The judgment did not confine itself to legalistic reasoning alone. Justice Chakravarthy expressed deep concern over the sociological ramifications of caste persistence, especially within youth and educational institutions. The Court remarked:
“Parents killing their own children for the sake of caste (honour killing) is on the rise. What more do we want?”
The Court decried the duplicity of schools and colleges operated by caste-based societies that espouse egalitarian ideals in curriculum but retain caste denominations in their names. In a sharp indictment, the Court noted:
“The teacher enters the classroom and begins the lesson with the poem ‘rhjpfs; ,y;iyao ghg;gh’. Height of hypocrisy, dishonesty and sham.”
To redress the institutional entrenchment of caste, the High Court issued a series of mandatory directions:
- The petitioner societies were directed to apply to the jurisdictional Registrars to expunge all caste identifiers from their names, revise their objectives to eliminate caste-based aims, and make their membership accessible to all individuals regardless of caste. “Only thereafter, the petitioner societies will be entitled to seek any relief before this Court.”
- The Inspector General of Registration was instructed to compile a comprehensive list of caste-based societies within three months. Compliance with Circular No. 1/2024 must be enforced within six months. Non-compliance would result in cancellation of registration under Section 38 of the Act for engaging in “unlawful activity.”
- Schools and colleges operated by caste-based societies, whether privately managed or aided, must remove all caste identifiers from signage and records within four weeks. Non-compliant institutions risk de-recognition, and the government must facilitate transfer of students from such institutions by the academic year 2026-27.
- State-run schools bearing caste-prefixed names such as “Adi Dravidar Welfare” or “Kallar Reclamation” must be re-designated as “Government Schools” followed by their respective location. Donor names may only be retained if stripped of caste reference.
These directives resonate with earlier decisions such as Sivakasi Hindu Poorviga Agamudayar Uravinmurai Mahamai Fund Arakkatalai v. The District Registrar (2023) and administrative initiatives including the 2023 Justice K. Chandru Committee Report on caste-based violence in schools.

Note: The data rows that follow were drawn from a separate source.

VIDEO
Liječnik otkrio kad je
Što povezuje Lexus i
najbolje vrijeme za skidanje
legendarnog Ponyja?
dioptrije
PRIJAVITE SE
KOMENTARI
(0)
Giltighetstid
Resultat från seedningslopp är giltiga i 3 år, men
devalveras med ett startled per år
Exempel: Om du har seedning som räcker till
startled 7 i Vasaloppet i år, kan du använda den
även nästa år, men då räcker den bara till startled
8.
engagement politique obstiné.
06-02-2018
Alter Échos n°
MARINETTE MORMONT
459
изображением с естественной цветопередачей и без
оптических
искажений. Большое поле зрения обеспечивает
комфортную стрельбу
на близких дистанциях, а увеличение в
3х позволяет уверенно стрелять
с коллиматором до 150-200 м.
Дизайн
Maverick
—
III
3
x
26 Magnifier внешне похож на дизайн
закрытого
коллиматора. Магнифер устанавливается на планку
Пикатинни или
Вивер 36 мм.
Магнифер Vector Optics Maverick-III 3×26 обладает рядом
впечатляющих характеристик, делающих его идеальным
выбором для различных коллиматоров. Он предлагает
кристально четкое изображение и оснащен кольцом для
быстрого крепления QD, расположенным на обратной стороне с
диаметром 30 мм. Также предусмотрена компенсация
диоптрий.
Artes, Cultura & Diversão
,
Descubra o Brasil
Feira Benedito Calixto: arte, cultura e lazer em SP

By holding that caste-centric societies contravene Articles 14, 15, 16, and 17 of the Constitution, the Madras High Court has recalibrated the balance between associative autonomy and constitutional morality. The Court drew support from the Supreme Court’s recent articulation in Sukanya Shantha v. Union of India (2024), which observed:
“The caste system led to harrowing practices of discrimination and subjugation, rooted in the notions of purity and pollution.”
Justice Chakravarthy concluded with an emphatic declaration: “The time has come for this Court to emphatically declare so.”